** DATA EXTRACT follows **

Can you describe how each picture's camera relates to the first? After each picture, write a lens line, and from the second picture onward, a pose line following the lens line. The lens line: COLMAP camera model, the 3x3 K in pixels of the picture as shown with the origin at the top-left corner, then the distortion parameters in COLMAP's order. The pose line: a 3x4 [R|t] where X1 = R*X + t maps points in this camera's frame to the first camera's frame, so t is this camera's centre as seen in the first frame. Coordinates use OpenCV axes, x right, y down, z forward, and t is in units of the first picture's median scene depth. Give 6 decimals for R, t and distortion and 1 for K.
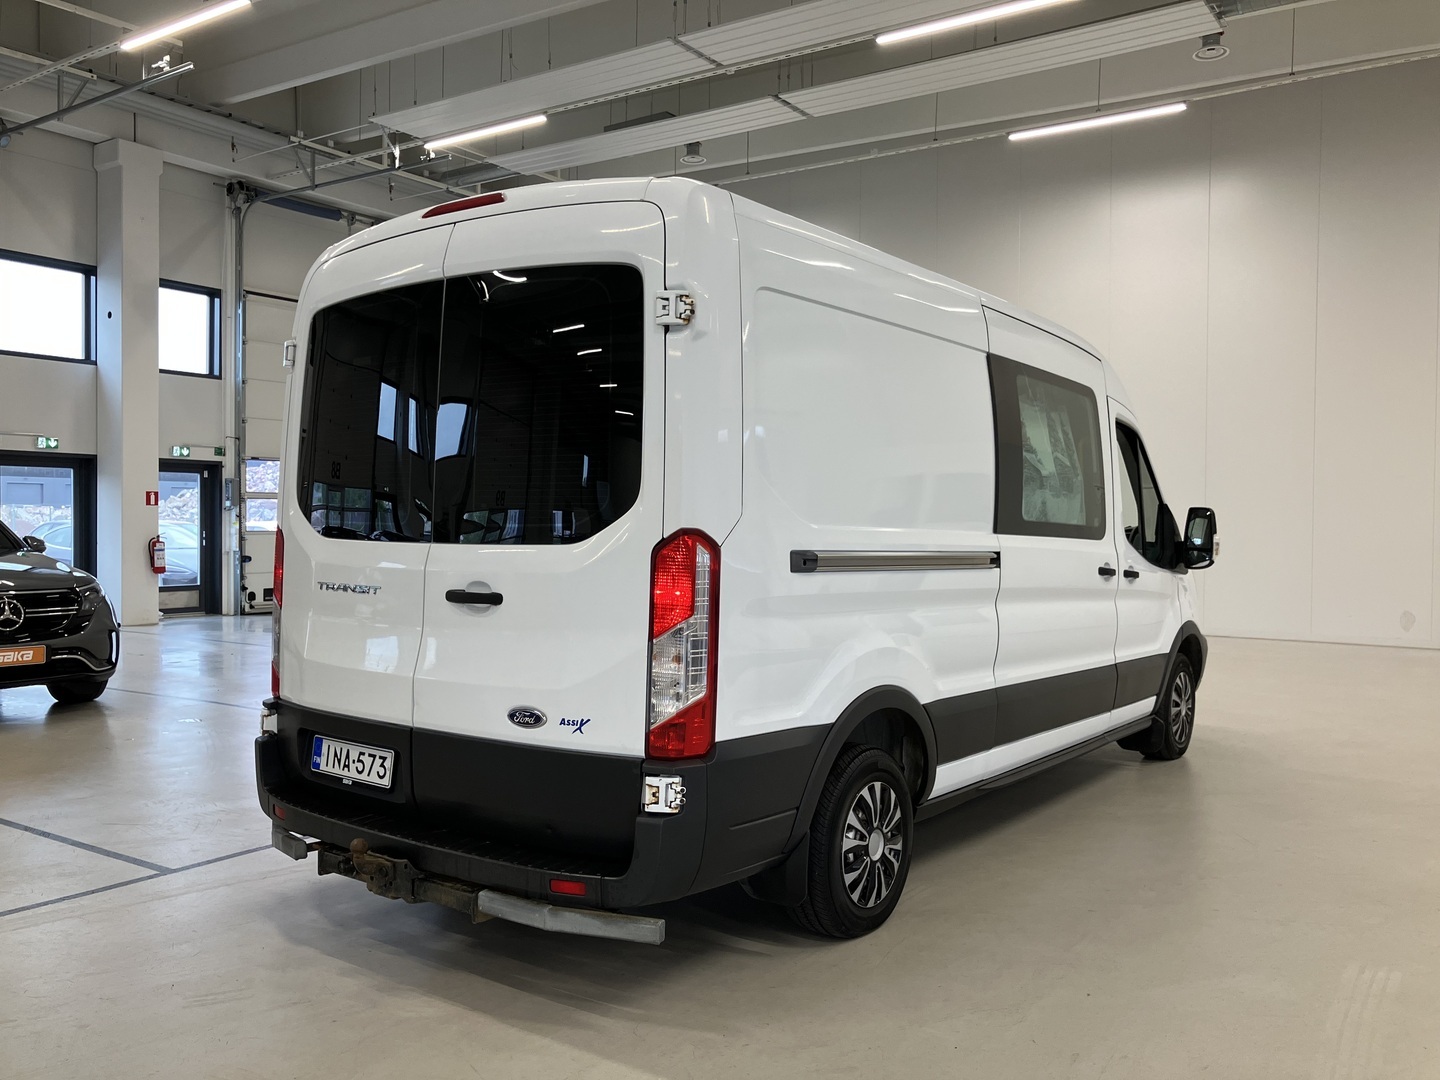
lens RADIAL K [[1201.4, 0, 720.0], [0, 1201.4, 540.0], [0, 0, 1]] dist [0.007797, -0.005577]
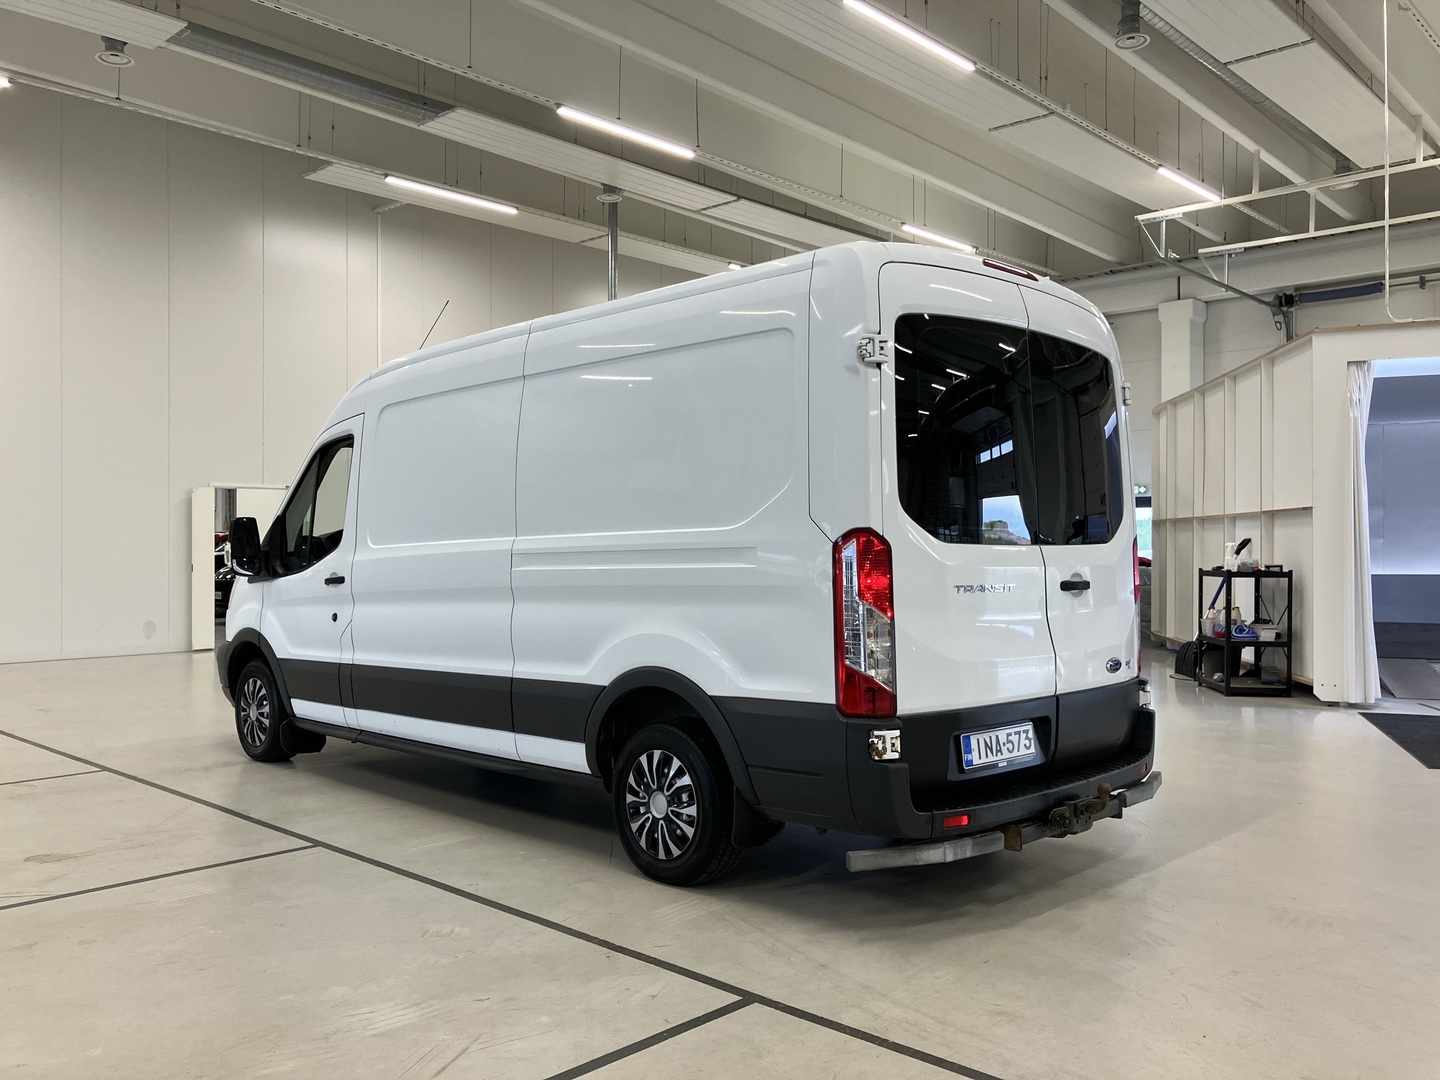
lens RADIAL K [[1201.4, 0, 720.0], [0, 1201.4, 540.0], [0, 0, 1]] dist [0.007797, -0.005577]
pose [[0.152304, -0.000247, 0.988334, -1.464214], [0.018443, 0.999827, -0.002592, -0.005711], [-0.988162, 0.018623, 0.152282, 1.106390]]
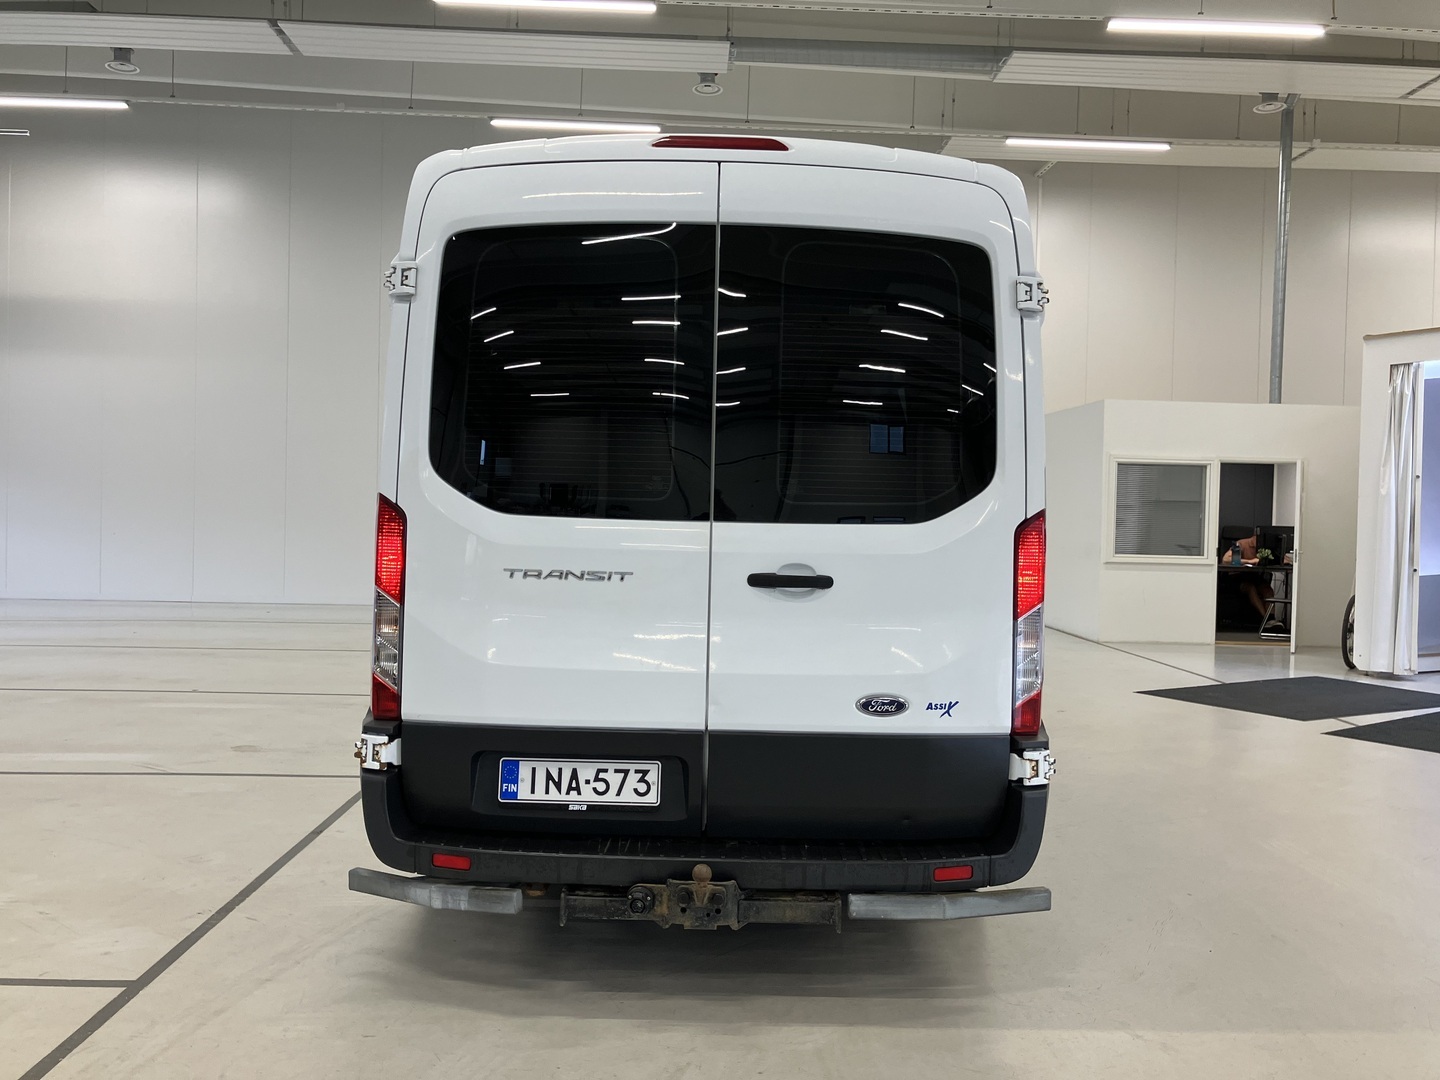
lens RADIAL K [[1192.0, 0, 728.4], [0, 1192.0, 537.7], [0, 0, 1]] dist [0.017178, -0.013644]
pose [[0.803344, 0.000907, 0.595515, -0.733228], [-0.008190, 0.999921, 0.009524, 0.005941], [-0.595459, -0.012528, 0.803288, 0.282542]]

** End of DATA EXTRACT **

TASK BRIEF: Copy out every one of the lines above word for word, but leave the pictures out of your answer.

REPLY:
Can you describe how each picture's camera relates to the first? After each picture, write a lens line, and from the second picture onward, a pose line following the lens line. The lens line: COLMAP camera model, the 3x3 K in pixels of the picture as shown with the origin at the top-left corner, then the distortion parameters in COLMAP's order. The pose line: a 3x4 [R|t] where X1 = R*X + t maps points in this camera's frame to the first camera's frame, so t is this camera's centre as seen in the first frame. Coordinates use OpenCV axes, x right, y down, z forward, and t is in units of the first picture's median scene depth. Give 6 decimals for R, t and distortion and 1 for K.
lens RADIAL K [[1201.4, 0, 720.0], [0, 1201.4, 540.0], [0, 0, 1]] dist [0.007797, -0.005577]
lens RADIAL K [[1201.4, 0, 720.0], [0, 1201.4, 540.0], [0, 0, 1]] dist [0.007797, -0.005577]
pose [[0.152304, -0.000247, 0.988334, -1.464214], [0.018443, 0.999827, -0.002592, -0.005711], [-0.988162, 0.018623, 0.152282, 1.106390]]
lens RADIAL K [[1192.0, 0, 728.4], [0, 1192.0, 537.7], [0, 0, 1]] dist [0.017178, -0.013644]
pose [[0.803344, 0.000907, 0.595515, -0.733228], [-0.008190, 0.999921, 0.009524, 0.005941], [-0.595459, -0.012528, 0.803288, 0.282542]]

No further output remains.